**TO-DO ITEM**. Retype all of the material below word for word, leaving out the pictures.

[Short-answer chart tasks]
%%

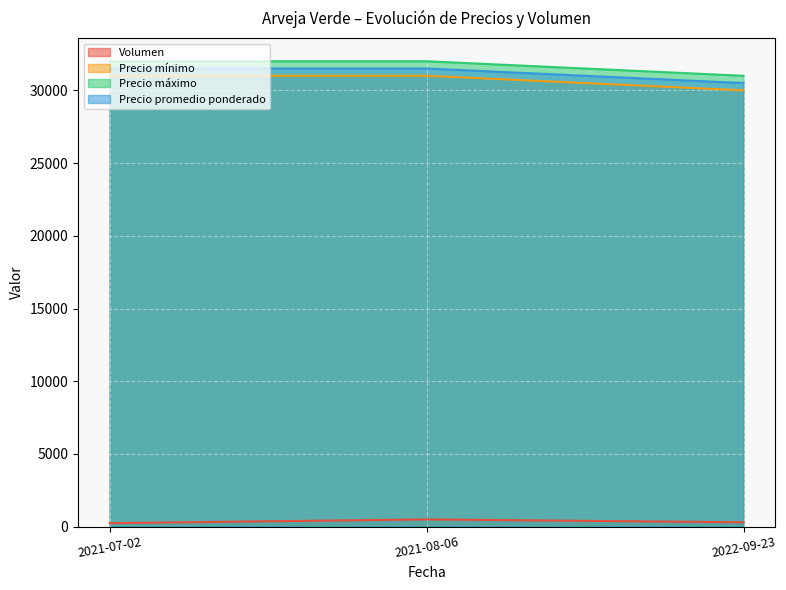

Reading left to right, what are all the values shown in this chart?

Volumen: 2021-07-02=240	2021-08-06=500	2022-09-23=300
Precio mínimo: 2021-07-02=31000	2021-08-06=31000	2022-09-23=30000
Precio máximo: 2021-07-02=32000	2021-08-06=32000	2022-09-23=31000
Precio promedio ponderado: 2021-07-02=31500	2021-08-06=31500	2022-09-23=30500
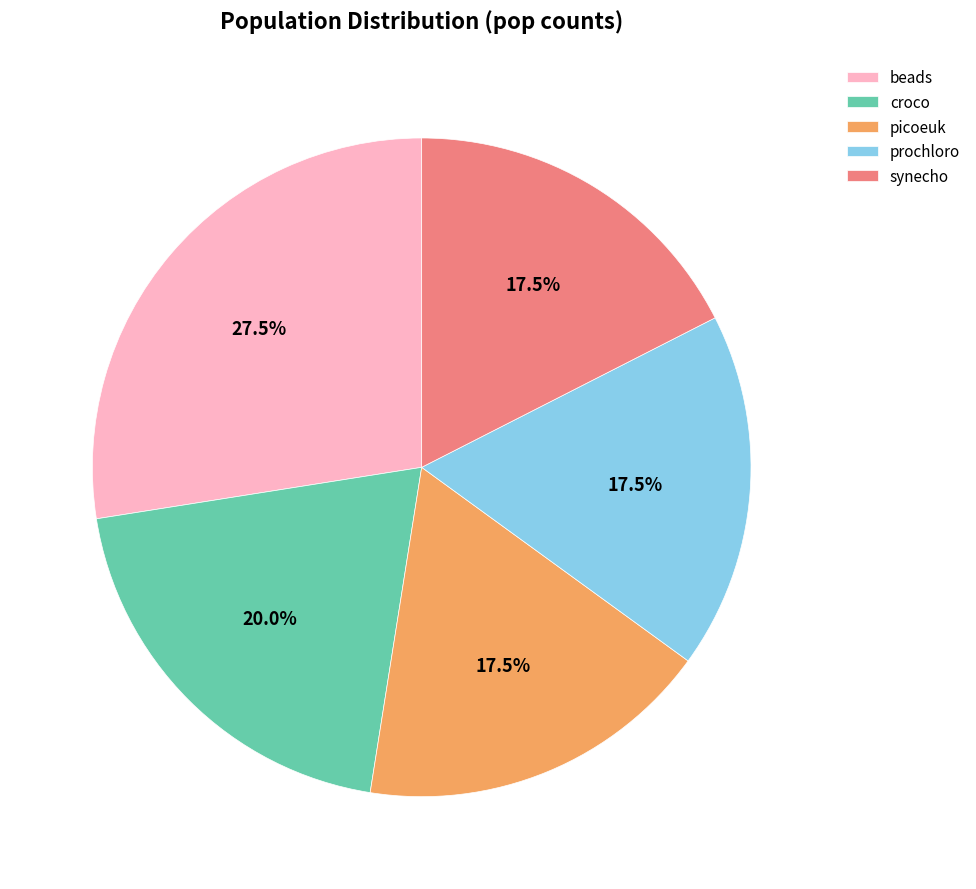

Count the number of slices in the pie.

5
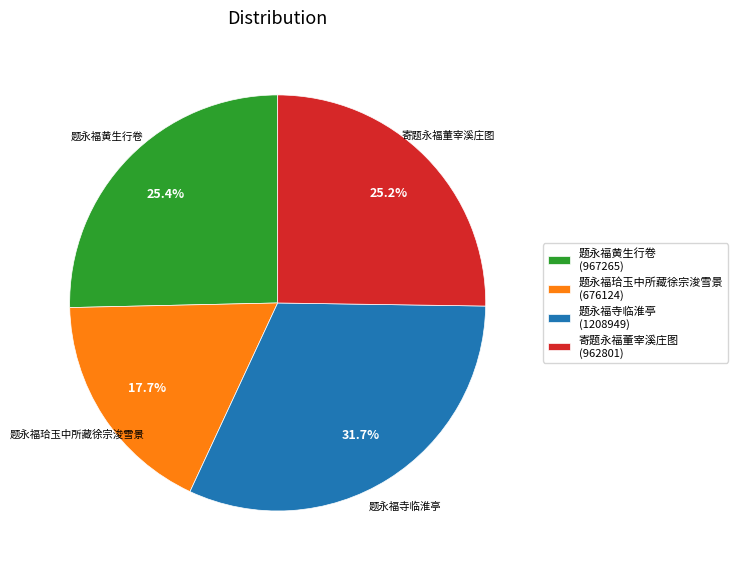

What is the ratio of the value at 题永福珨玉中所藏徐宗浚雪景 (676124) to the value at 题永福寺临淮亭 (1208949)?

0.6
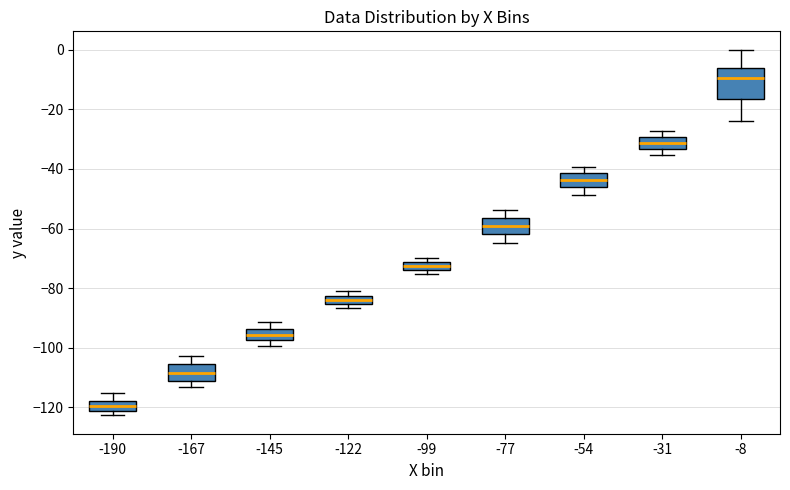

Where does the lower whisker of the box at x = -77 end on the y-axis? The values are not printed on the chart, so give them approximately, as read against the axis.

-64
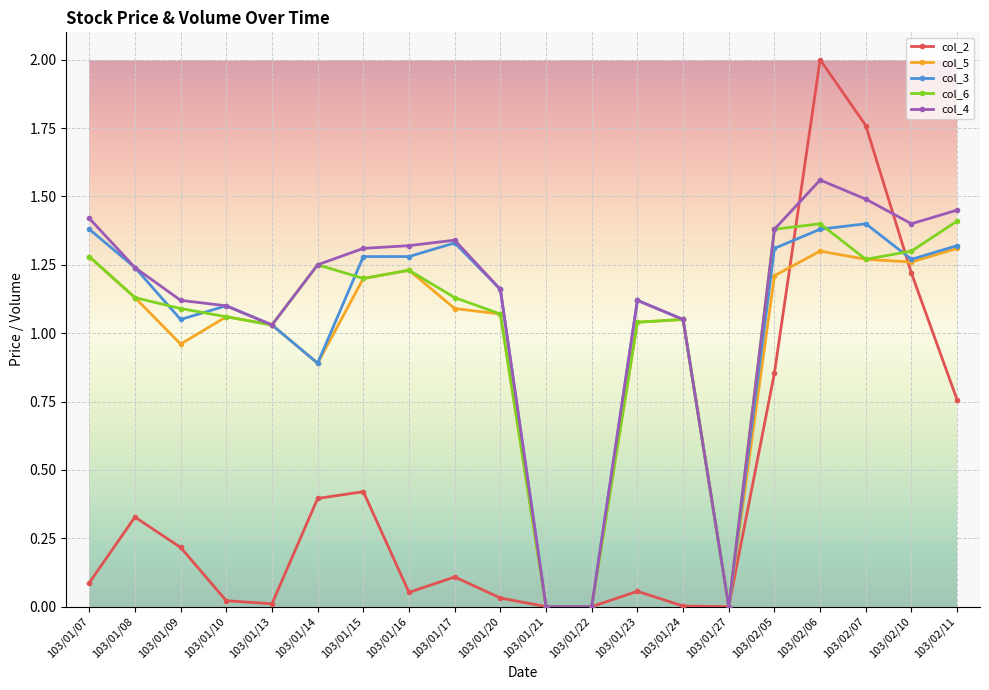

True or false: col_2 has more than 1 points higher than both neighbors.

True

%%

**RESPONSE TO THIS TASK**.
Reading left to right, what are all the values shown in this chart?

Volumen: 2021-07-02=240	2021-08-06=500	2022-09-23=300
Precio mínimo: 2021-07-02=31000	2021-08-06=31000	2022-09-23=30000
Precio máximo: 2021-07-02=32000	2021-08-06=32000	2022-09-23=31000
Precio promedio ponderado: 2021-07-02=31500	2021-08-06=31500	2022-09-23=30500

Count the number of slices in the pie.

5

What is the ratio of the value at 题永福珨玉中所藏徐宗浚雪景 (676124) to the value at 题永福寺临淮亭 (1208949)?

0.6

Where does the lower whisker of the box at x = -77 end on the y-axis? The values are not printed on the chart, so give them approximately, as read against the axis.

-64

True or false: col_2 has more than 1 points higher than both neighbors.

True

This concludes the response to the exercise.